This is an incredibly poor design choice (at Facebook we'd say "clowntown") as it makes it unusable with any sophisticated hashtable data structure that assumes reasonable randomness. That's what causes the quadratic growth in the sequential example with dense_hash_map.
The solution is to use better hash functions, not prime hash table sizes. Prime modulus will only make the problems harder to notice, but if you have a poor hash function, you're giving up every complexity guarantee. Note that even if you reduce modulo a prime > n, you'll still have the identity over the first n numbers.
Personally I just use folly::Hash (https://github.com/facebook/folly/blob/da08e63ce3bac9196b18d...) as it uses sane defaults for hash functions, and contrary to std::hash it's a polymorphic functor so you can just drop it as template argument without having to specify the key type: dense_hash_map<int, int, folly::Hash>.
The other reason dense_hash_map uses power-of-2 sizes (other than to avoid the modulo) is that it is sufficient to guarantee that the quadratic probing schedule is transitive, that is, it can reach all the slots of the table. Quadratic probing is used because it's very effective for unsuccessful lookups. You can find a table of expected probe counts at different load factors here:
Hash tables are a fine craft. While it's interesting to gain these experiences first-hand, this is an amateurish post and it should be taken with a grain of salt.
Yes, probably true that requiring a non-broken hash function is strictly better than his preferred prime modulus workaround. Okay, so? If you notice, the whole post keeps comparing a power-of-two version of his hashtable as well. Other than the one graph showing pathological behaviour of dense_hash with in-order inputs, everything in the post applies assuming a reasonable hash function.

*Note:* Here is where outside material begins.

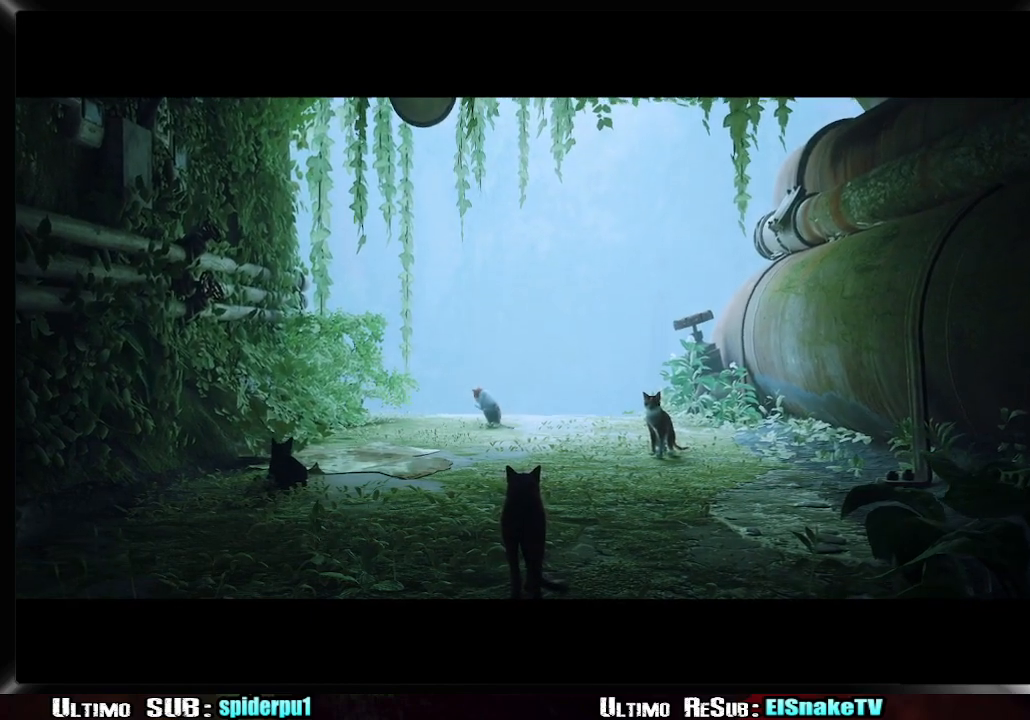
{"buttons": ["R2"], "left_stick": "up-left", "right_stick": "center", "events": []}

> Other than the one graph showing pathological behaviour of dense_hash with in-order inputs
That's a pathological behavior of std::hash, not of dense_hash.

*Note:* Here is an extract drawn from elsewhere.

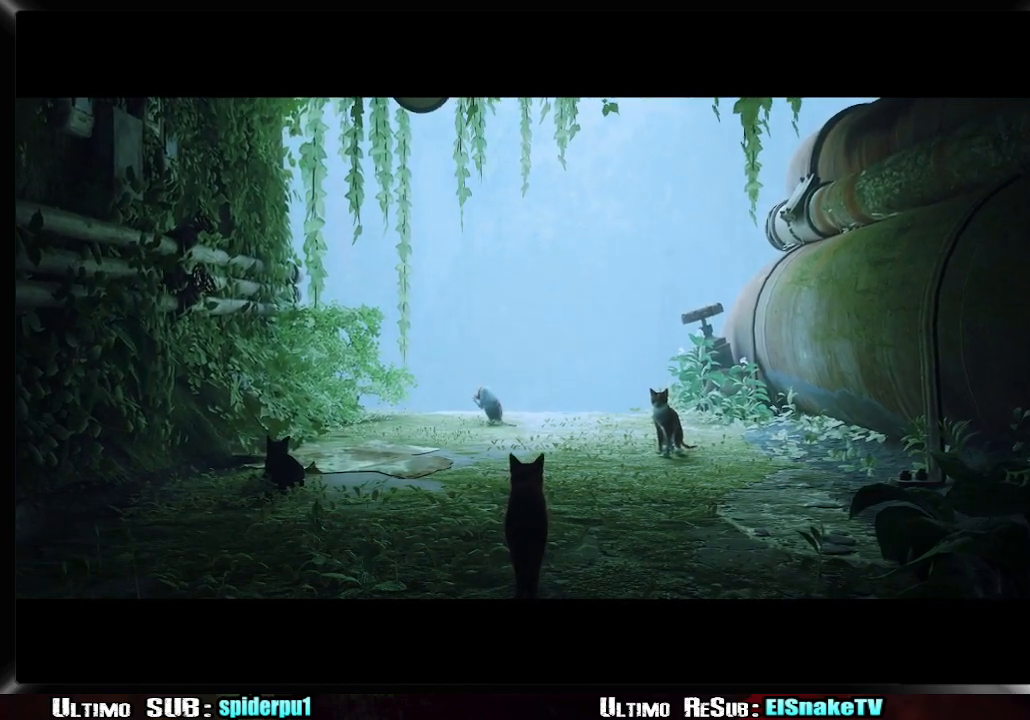
{"buttons": ["R2"], "left_stick": "up-left", "right_stick": "center", "events": []}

> everything in the post applies assuming a reasonable hash function.
No, see this paragraph:
All of these problems are solvable if you’re careful about choosing a hash
function that’s appropriate for your inputs. But that’s not a good user
experience: You now always have to be vigilant when using
hashtables. Sometimes that’s OK, but sometimes you just want to not have to
think too much about this. You just want something that works and doesn’t
randomly get slow. That’s why I decided to make my hashtable use prime
number sizes by default and to only give an option for using powers of two.
Nonsense. GCC developers have absolutely no way of knowing or guessing how the distribution of all integers map into the domain of positive integers. And any guess (without knowledge of the specific application domain) would have as many degenerate cases as the identity.
Maybe heuristically Facebook found some better general purpose hashes for their use case. But "clowntown" is a denigration.
As far as I can see all the graphs but one use random numbers, so hashing won't add anything given good randomness.
I've heard good arguments why linear probing should perform as well as quadratic probing when using Robin Hood bucket stealing, e.g. http://codecapsule.com/2013/11/11/robin-hood-hashing/#commen...
> Note that even if you reduce modulo a prime > n, you'll still have the identity over the first n numbers.
Which can be great! E.g. Python uses the identity function for number hashes, because if you're inserting mostly sequential numbers into a dict this gives you better cache performance.
That's a good idea when you control both the hash function and the hashtable implementation, as in the Python interpreter, so you can make assumptions on both sides.
My point was that when using composable templates, as in the STL, the hash function should not make any assumptions about the hash table, and vice versa.
IS it really that good?
If you end up having to probe a lot with linear probing, it is likely you have a bad hash function, which is the same reason you give against prime modulus (that they are a stopgap more than a solution).
Second, don't you end up having to jump all over the place, which means cache misses, that are way more expensive that a few probes on consecutive slots?
That means it's not amateurish: it was an intentional decision, likely by somebody who implements hash functions for a living, who gave thought to what the appropriate default should be. It is a trivial perfect hash, of course.
(And clarified in another reply that it was meant only in respect to hash-tables, not the authors programming skill in general)
(s)he did call it an incredibly poor design choice, however. Which it may or may not be, regardless of whether GCC developers are amateurish or not.
Can you add me to the list of people to contact when you get it off the ground? Cheers.